Выбрать главу

Между тем полиция арестовала сообщника Чайкина-Стояна, карманника Анания Комова. Его выдали женщины. Они вообще разболтали много лишнего. Любовница главного обвиняемого, ее мать и даже дочка – каждая внесла свою лепту. Больше всех наговорила Евгения. В свои девять лет она оказалась весьма развращенной. Евгения сообщила, что ее папаша – ловкий вор, она видела его и в полицейской форме, и в рясе – переодевался для краж. Еще рассказала, как Чайкин рубил иконы топором, прежде чем сжечь. Следствие сначала обрадовалось разговорчивому свидетелю. Но потом ребенок понес такое, что пришлось исключить его из процесса. Например, Евгения утверждала, что Чайкин накануне кражи познакомил ее со сторожем Захаровым. И пояснил дочке, что этому старику обещано сто рублей за помощь в похищении. Понятно, что опытный вор не стал бы посвящать ребенка в такие подробности. Далее девочка сообщила, что родители собираются отослать ее в женский монастырь на Рогожском кладбище. И в качестве платы за содержание старообрядцам обещана икона Божьей Матери, которая не погибла. Чайкин замуровал ее в русской печи. Сыщики разломали печь и, разумеется, ничего не нашли. После этого юную врунью перестали допрашивать, но следы ее россказней нет-нет да встречались в доводах обвинения.

Комова арестовали в собственной деревне – селе Долженково Обояньского уезда Курской губернии. Причем, завидев полицейских, он стал от них убегать и успел сунуть в руки шедшего мимо родственника пачку банкнот. Мужик сдал деньги полиции: сумма оказалась немаленькой – пятьсот сорок рублей. А на шее жены Комова висел золотой медальон с девятью жемчужинами, снятый с пропавшей иконы. Казалось бы, абсолютная улика. Однако Чайкин стал выгораживать сообщника.
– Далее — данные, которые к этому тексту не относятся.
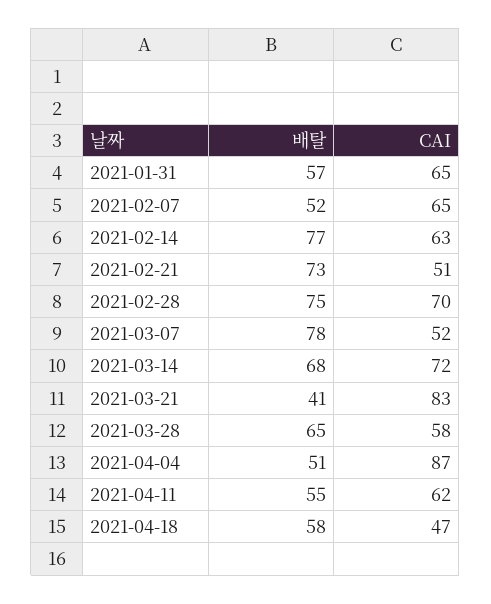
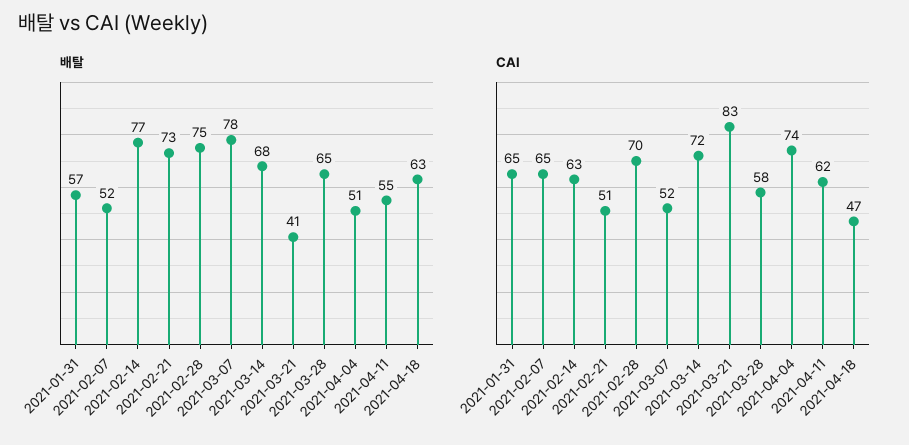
CAI, 2021-04-04: 87 -> 74
배탈, 2021-04-18: 58 -> 63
Да, медальон с иконы. Куплен у вора, у Максимова, вместе с жемчугом и обрезками риз. Чайкин подарил его приятелю по доброте душевной. Приятель занимался карманной выгрузкой, вот он и вызвал его телеграммой на празднование иконы Смоленской Божьей Матери – в толпе богомольцев удобно шарить по карманам.

Вся защита Чайкина-Стояна рухнула, когда полиция допросила покупателей жемчуга. У одной из них, скупщицы краденого Поляк, при обыске нашли ломбардные квитанции. Оказалось, что по ним заложены жемчуг и ризы с похищенной в Ярославле иконы Знамения Пресвятой Богородицы. Ценности эти женщине передал для реализации именно Чайкин. Следствию стало очевидно, что он клюквенник, а не барыга. И это не первая его кража.

Сыщиков интересовала судьба самих икон. Поскольку воры все отрицали, то стали допрашивать их окружение. Шиллинг сперва показала, что иконы уничтожили у нее на глазах. Потом спохватилась и начала говорить: я-де ничего определенного не видела. Чайкин и Комов рубили на дворе какие-то доски. А потом сожгли их в железной печке. Но точно ли это были образы Спасителя и Божьей Матери, знать не могу. Может, дрова кололи на растопку?[11]

Ее дочь Кучерова подтвердила слова Максимова. Да, при ней Чайкин сказал ювелиру, что мамаша спалила иконы, плакала и жгла. Но мало ли что говорится? Сама она не присутствовала при таком святотатстве и не может ни подтвердить его, ни опровергнуть.

25 ноября 1904 года начался суд над похитителями. Он вызвал огромный интерес, в зал невозможно было попасть. Следствие как-то удивительно быстро передало дело обвинению. Словно торопилось закрыть его, хотя оставалось много невыясненных вопросов. Например, если сторож видел четверых грабителей, то кто другие два? Или куда пропали бриллианты с обеих икон? Жемчуг почти весь был найден, а бриллианты огромной ценности исчезли бесследно. Когда у Чайкина спросили, где камни, тот ответил: лежали в коробке в ящике комода. Но пришла полиция, сделала обыск, и после этого они исчезли. Ищите среди своих! Позже вор сказал загадочную фразу: «А может, я и сам их найду? Ведь не на век же дадут каторгу». Перед бегством в Нижний Новгород Чайкин полдня ходил по оврагам позади своего дома. Возможно, он что-то там прятал. Полицмейстер кинул клич, и овраги принялись обыскивать тысячи людей. Помимо полиции, в этом участвовали все окрестные обыватели. Монахиня из Богородицкого монастыря нашла зарытые инструменты: три долота и ножницы по металлу. Но ничего ценного всем миром обнаружить не удалось.

вернуться

11

Газеты почему-то особенно невзлюбили именно Шиллинг. Несмотря на то что ей было всего 49 лет, в прессе ее именовали «отвратительной старухой типа сводни».